QIIME- This stands for “Quantitative Insights Into Microbial Ecology” and is an open-access platform for data analysis of microbiomes and metagenomics data sets.  QIIME use’s command line based python coding in a terminal that can be installed on a computer for free.  Every step of microbiome and metagenomic data analysis, from creating contigs to assigning taxonomy and creating PCAs, can be performed on QIIME.  The software allows for complete control of quality cut offs and even allows you to compare OTUs against the database of your choice.

MG-RAST- The acronym stands for “Metagenomic Rapid Annotations using Subsystems Technology”.  This is another open-access system used for the analysis of microbiomes and metagenomics.  The program is web based and will allow other to access and manipulate data that is submitted on the website.  Aligned and merged read, or contigs, are submitted with metadata and within a week or two results are obtained.  While there is less control over analysis in this pipeline, all the data is processed in the same way and it allows for comparison of any of the submitted files on the website to one another.  It can create heat maps, taxonomy charts and a written summary on the quality of data.

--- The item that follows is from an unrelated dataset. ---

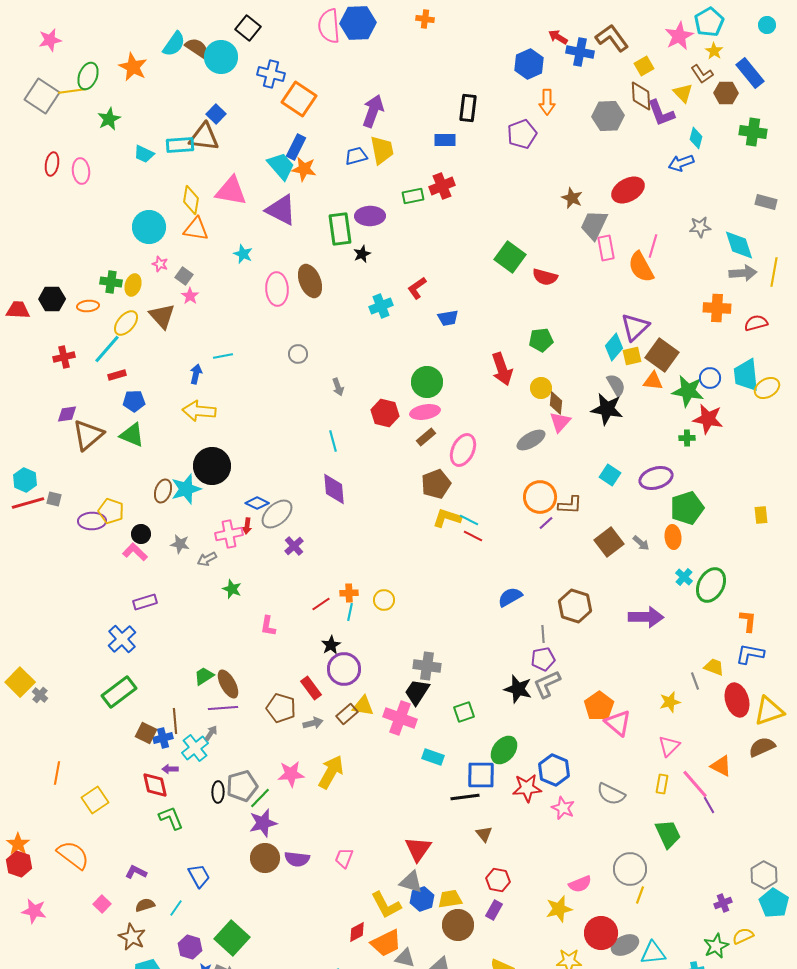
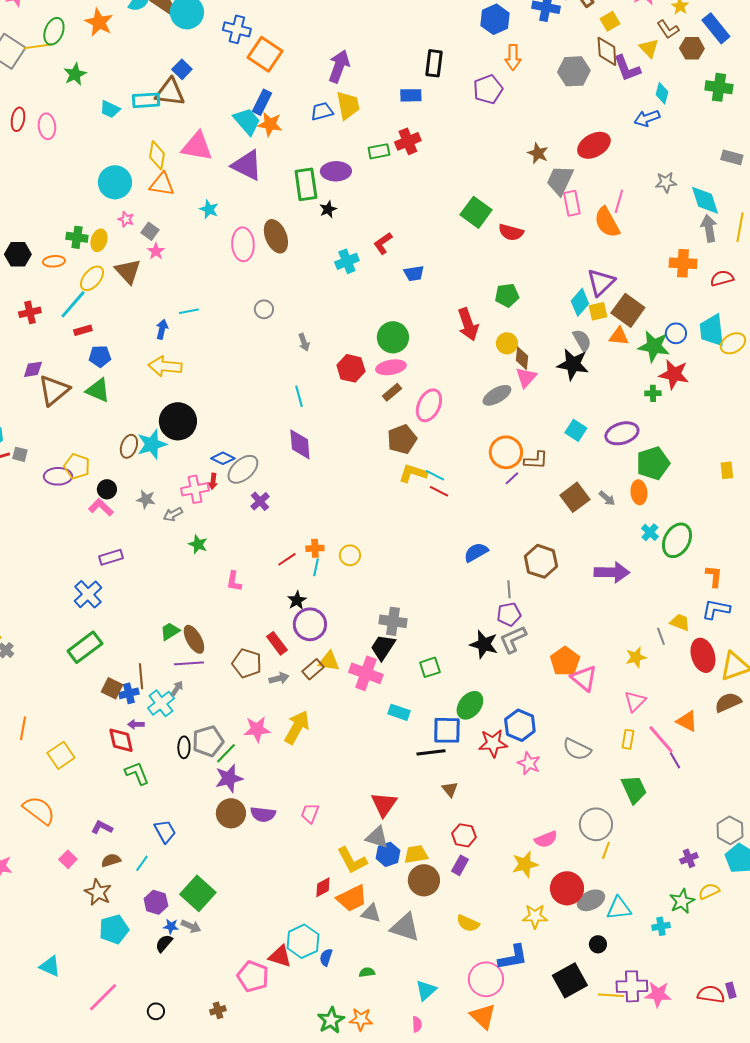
gray arrow: (743, 273) -> (709, 228), turned -96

GENIUS- This is a software program that goes far beyond metagenomics and microbiome analysis.  This software allows the processing of many different kinds of sequencing data from creating phylogenetic trees to merging reads.  They do have a metagenomics package that can create interesting and interactive diagrams based on the taxonomic composition of samples.

Phinch- This is another web-based open-access tool for analyzing microbiome and metagenomics data.  It allows the user to upload a biome file and creates several kinds of diagrams (bubble charts, graphs donut comparisons, etc) to aid in data visualization.  However, it only works for the older format (1.8) of QIIME biome files so make sure to run your data through that if you plan to utilize this tool.